Besides Del’s Lemonade, coffee syrup and Mayoral Marinara Sauce, Rhode Island can boast one more national treasure. We are numero uno in mortgage fraud in the country.
Since 2004, Rhode Island has been steadily on the rise. In that year, it ranked 41st, with a score of 16, meaning it had only about one-sixth its share of mortgage fraud cases. In 2005 and 2006, Rhode Island ranked 18th. And in 2007 it climbed to 5th.
Mortgage fraud is exactly what it sounds like; falsifying some rather important information on a mortgage application to obtain a mortgage one would not qualify for under the rules. I have to mention that this fraud does not always sit squarely on the shoulders of the lenders. Borrowers, too, have knowingly given false information to obtain these loans. Nationally 60% of mortgage fraud cases last year stemmed from falsified applications, while 28% came from tax returns or financial statements, and 22% came from appraisals.

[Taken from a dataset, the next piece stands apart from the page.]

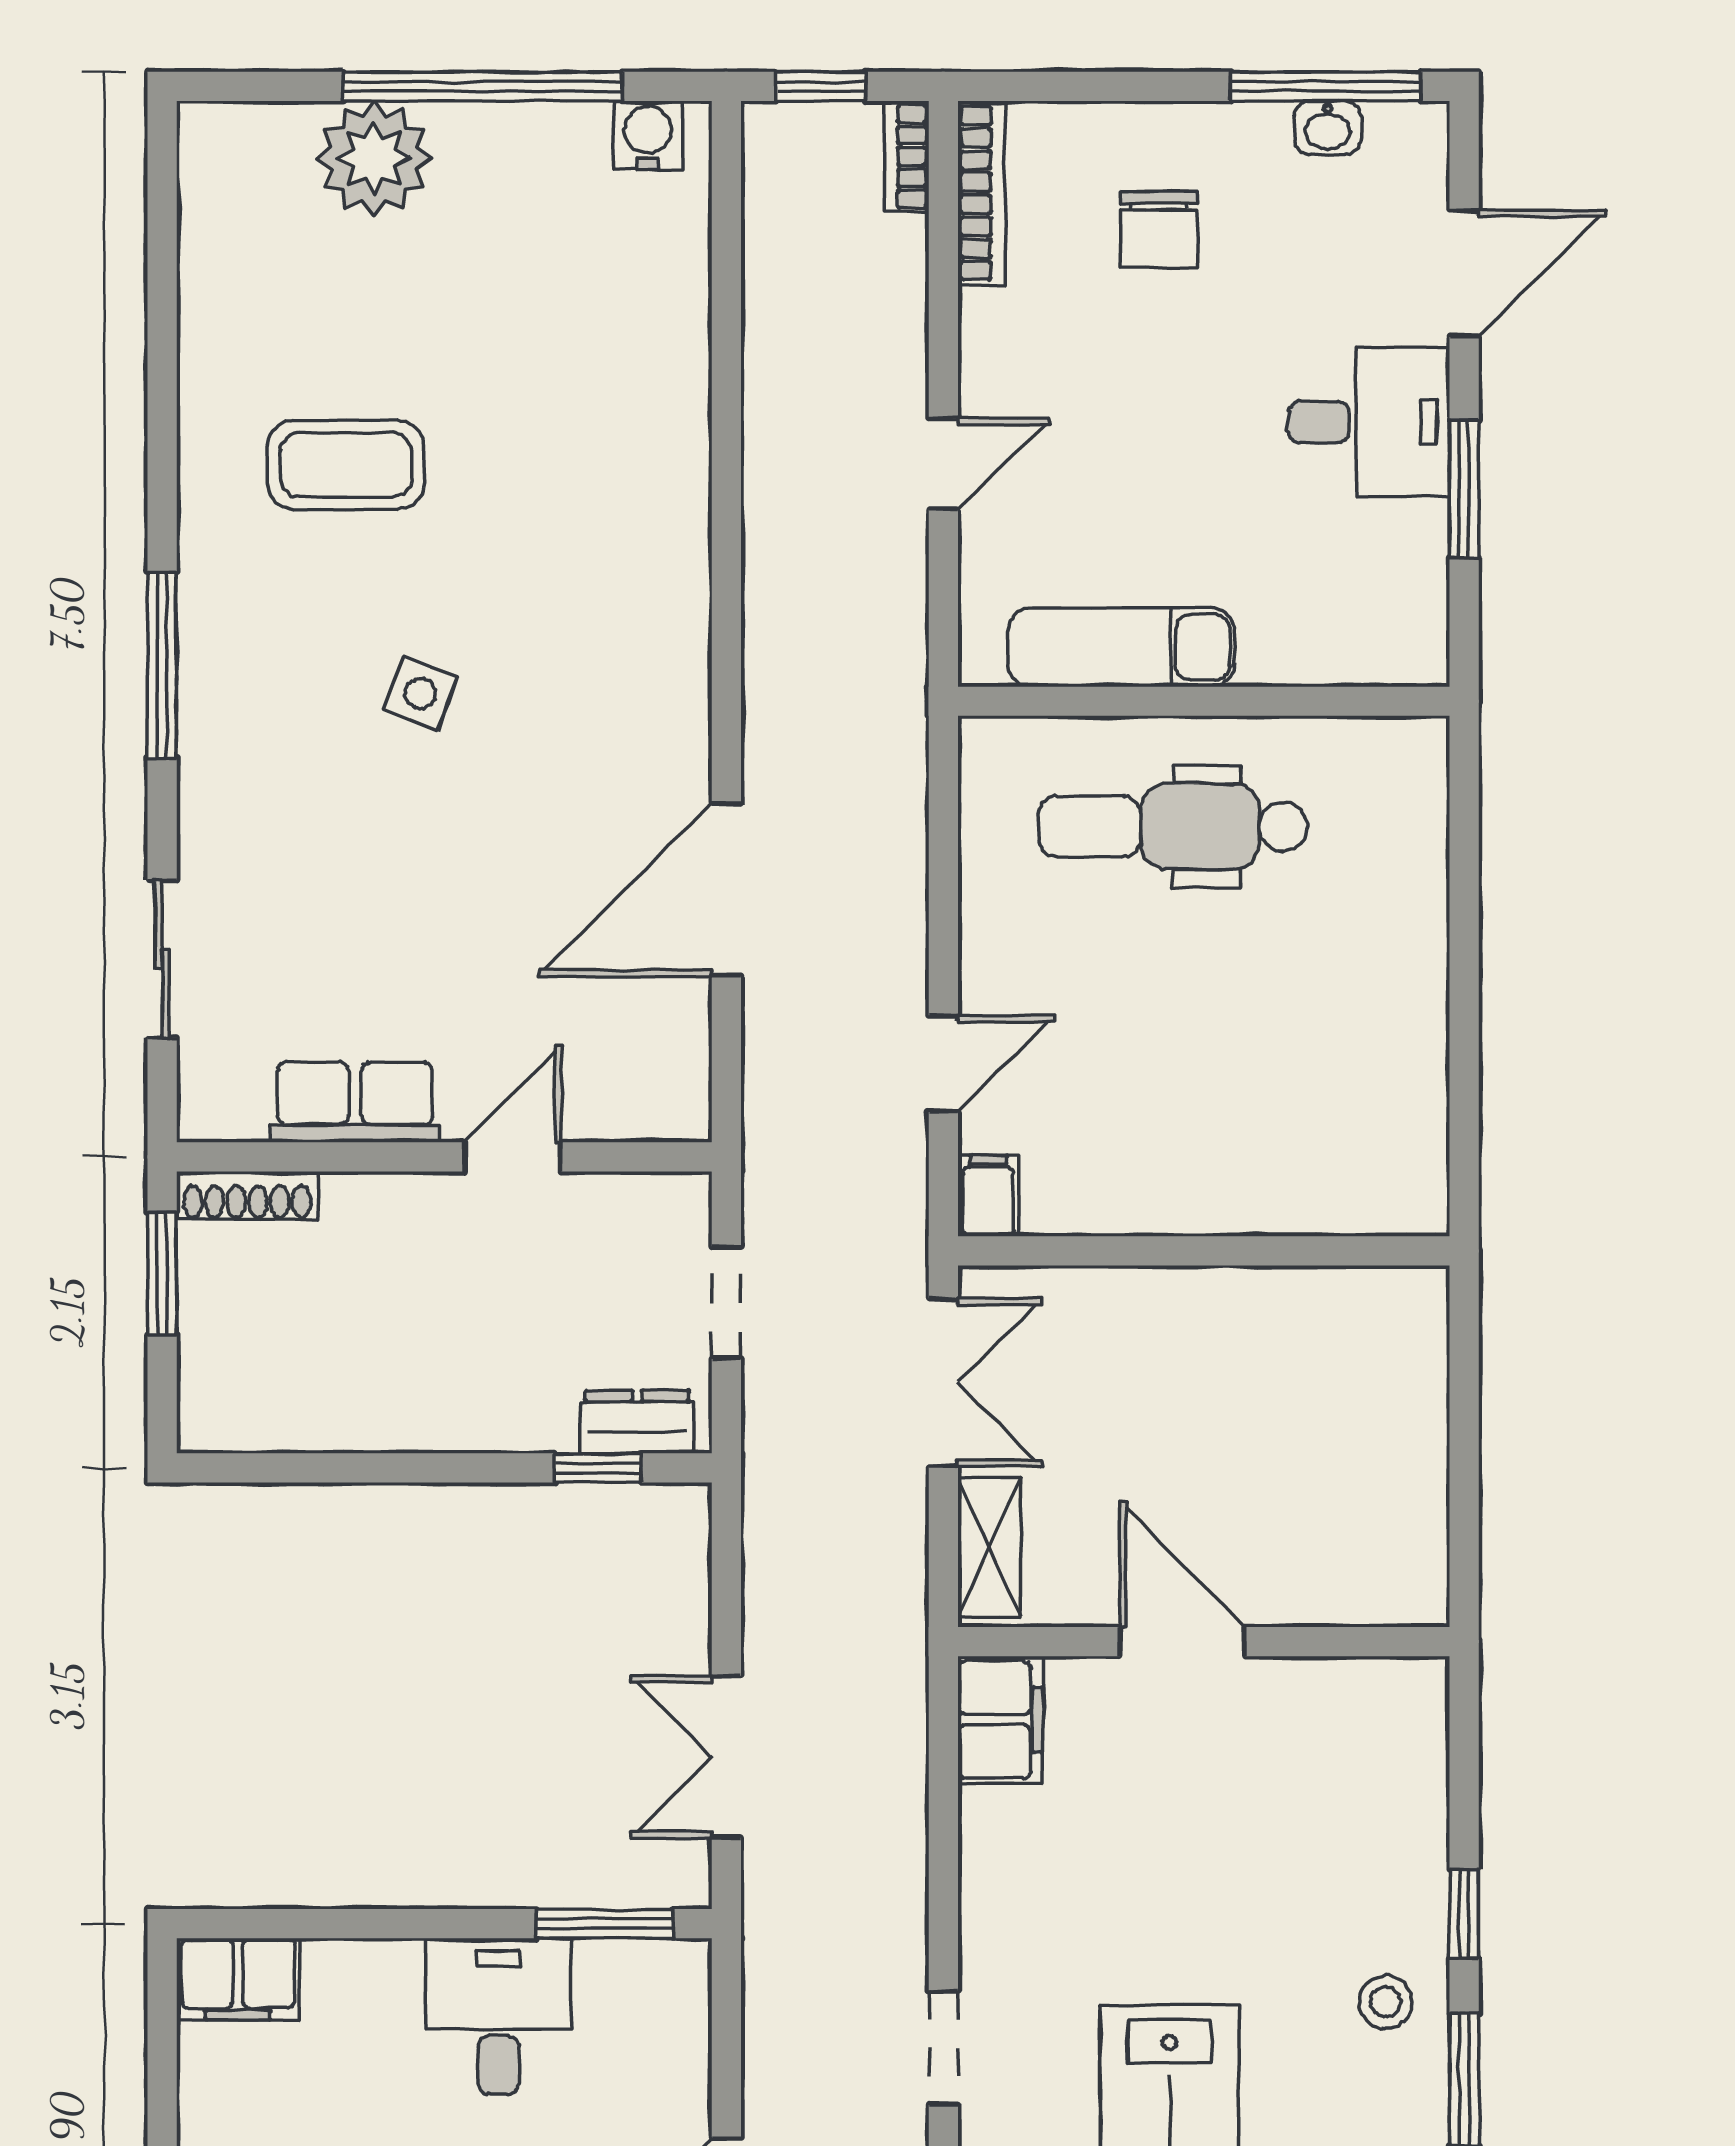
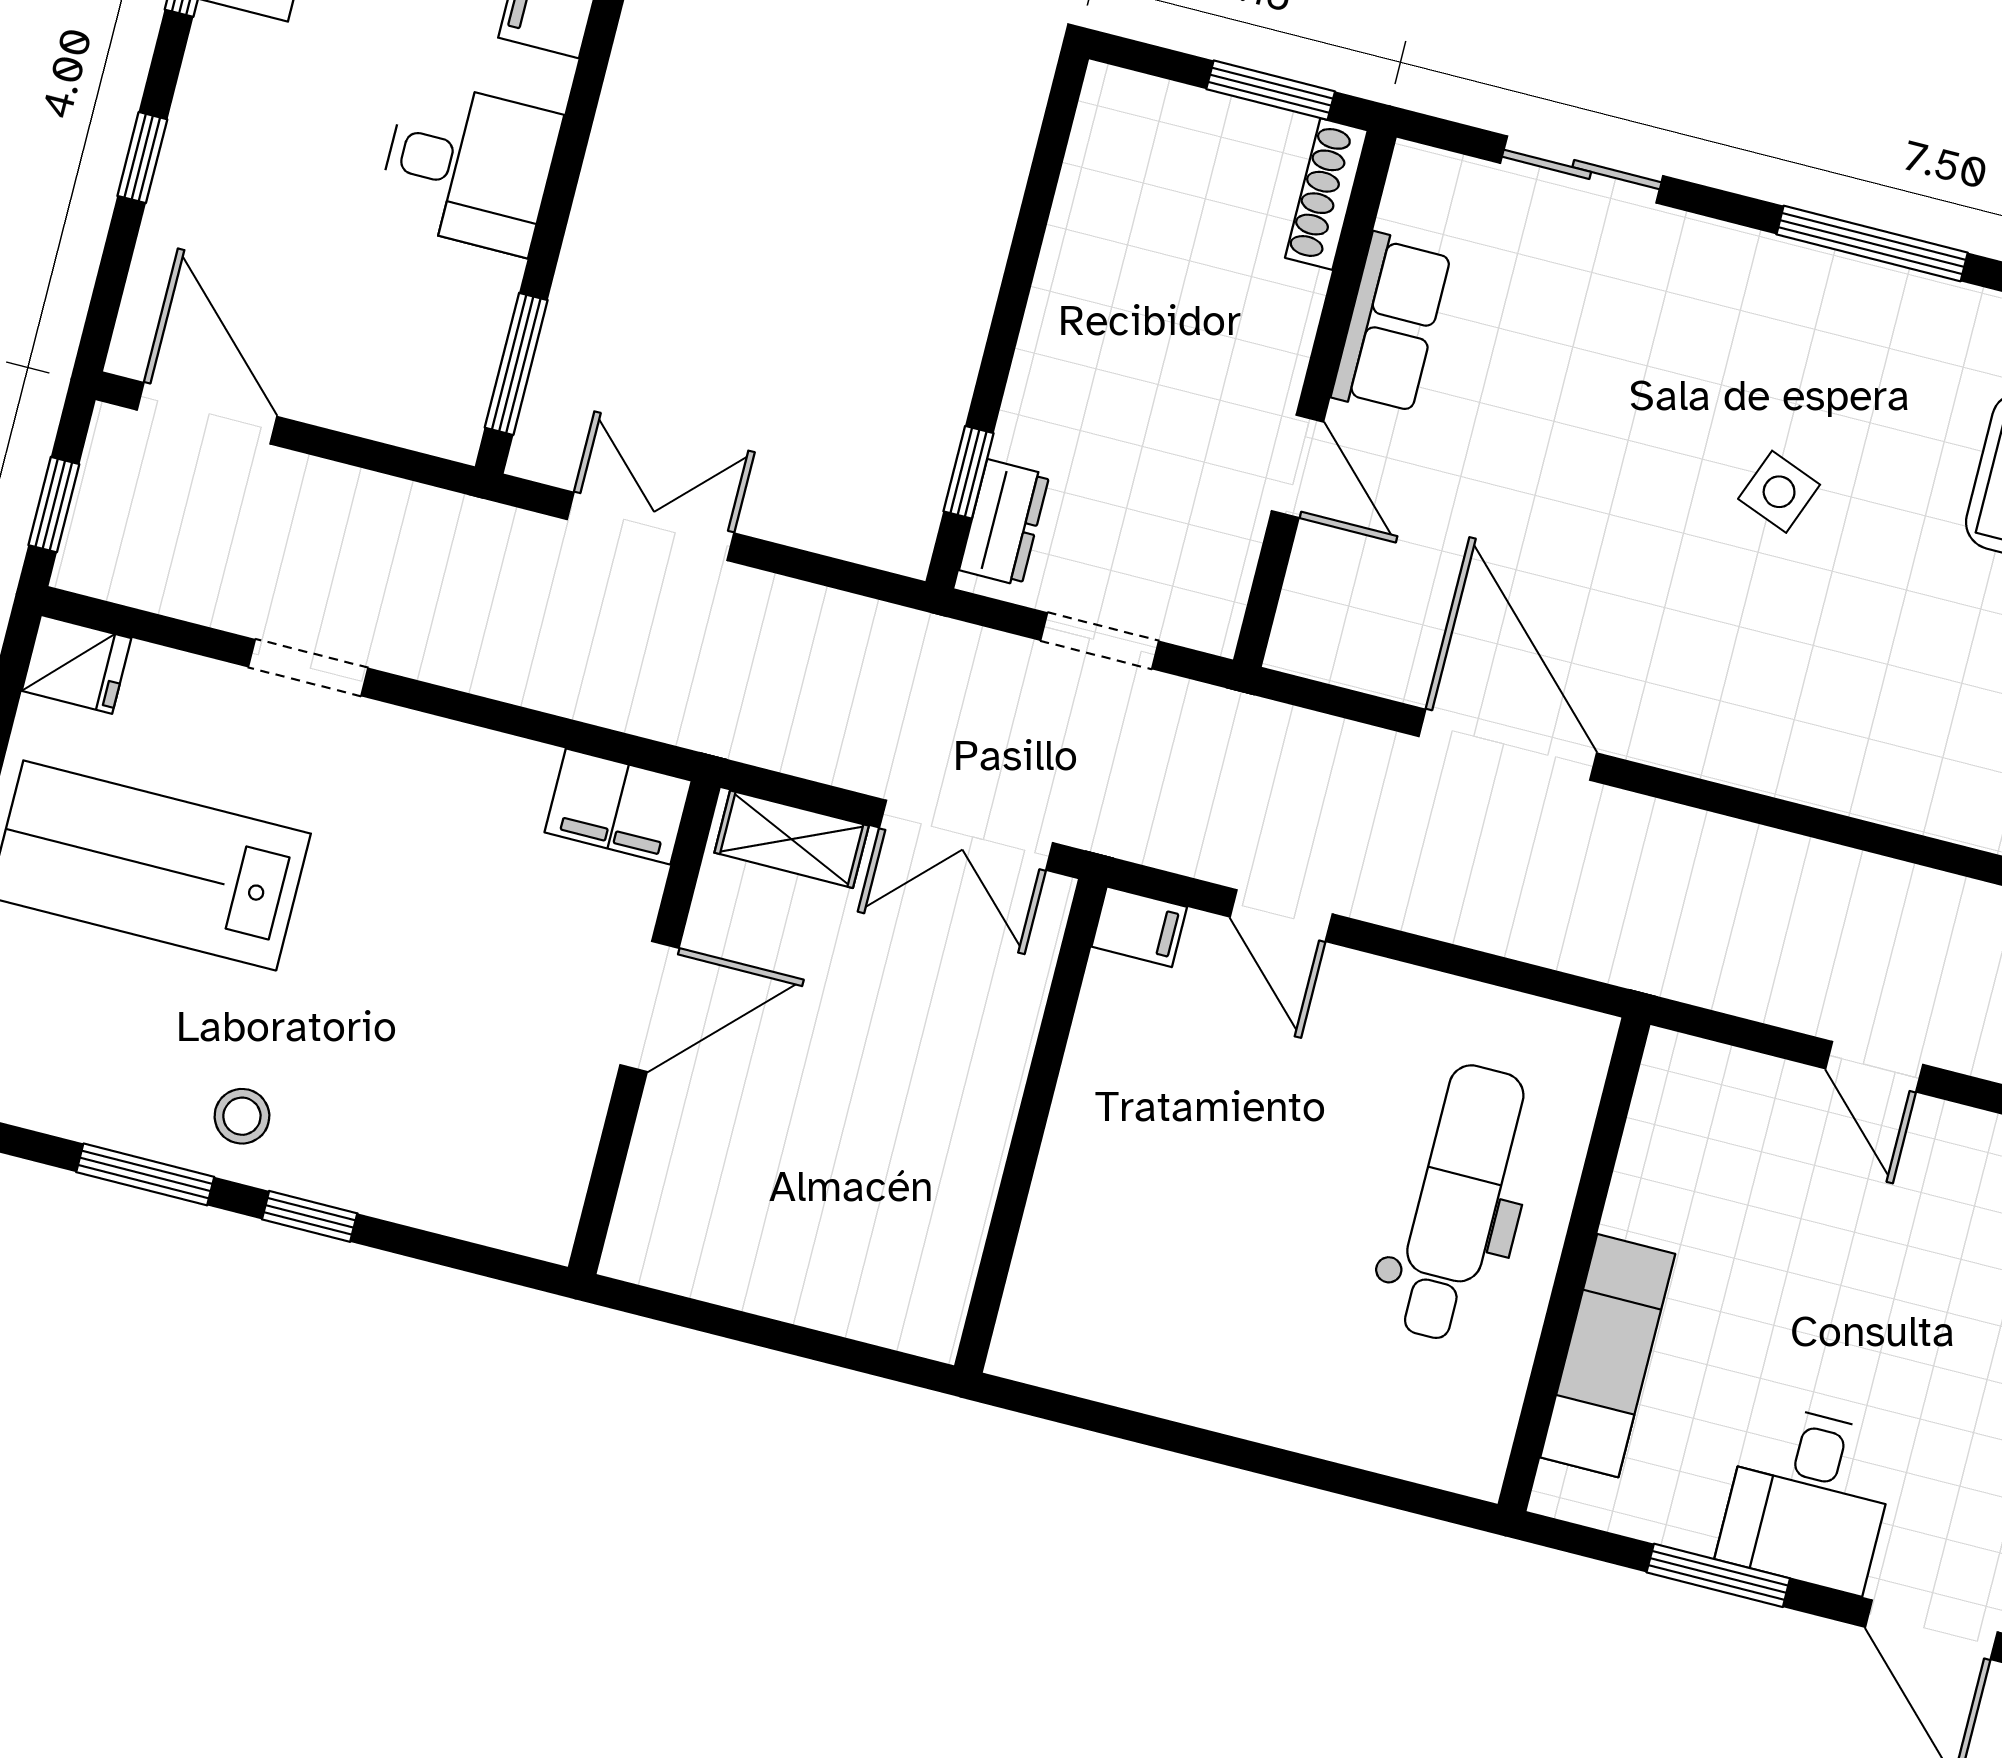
exam couch: (1121, 647) -> (1608, 1356), moved
desk: (498, 2016) -> (469, 167), moved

In Rhode Island, however most of the fraud came from the appraisal/valuation portion of the mortgage process. Here an unbiased appraiser visits a property on behalf of the lender and determines if the property is worth the money that is being suggested to buy or refinance it.
Originators are often the origin of price inflation according to Sandy Nickol, a regional president with Republic Bancorp Inc.’s mortgage company in Farmington Hills, Mich.
“It starts with the originator trying to make the deal happen,” says Sandy Nickol. “Sometimes you can’t close the deal unless you can get the customer a mortgage of ‘X.’ If they’re trying to pull cash out to pay off three credit cards and it doesn’t make sense to refinance today unless they can do that, the whole deal is going to hinge on an appraisal that’s high enough to do that.”
Originators know this, so some will try to talk appraisers into modifying their estimates. Experts say that isn’t too tough because those estimates rely to some degree on an appraiser’s subjective evaluation of property and market conditions.
At first glance, the process might look harmless. After all, it helps borrowers get the loans they want. But in reality, overinflated appraisals trap consumers with too much debt and lock them out of the refinance market. They can also force people into default. Take a mortgage one shouldn’t have in the first place, combine that with a national recession, mix in the declining home values we have seen here in Rhode Island, and it’s a recipe for disaster.
Look for this activity to increase further as cash strapped people turn to refinacing homes to pay essential bills.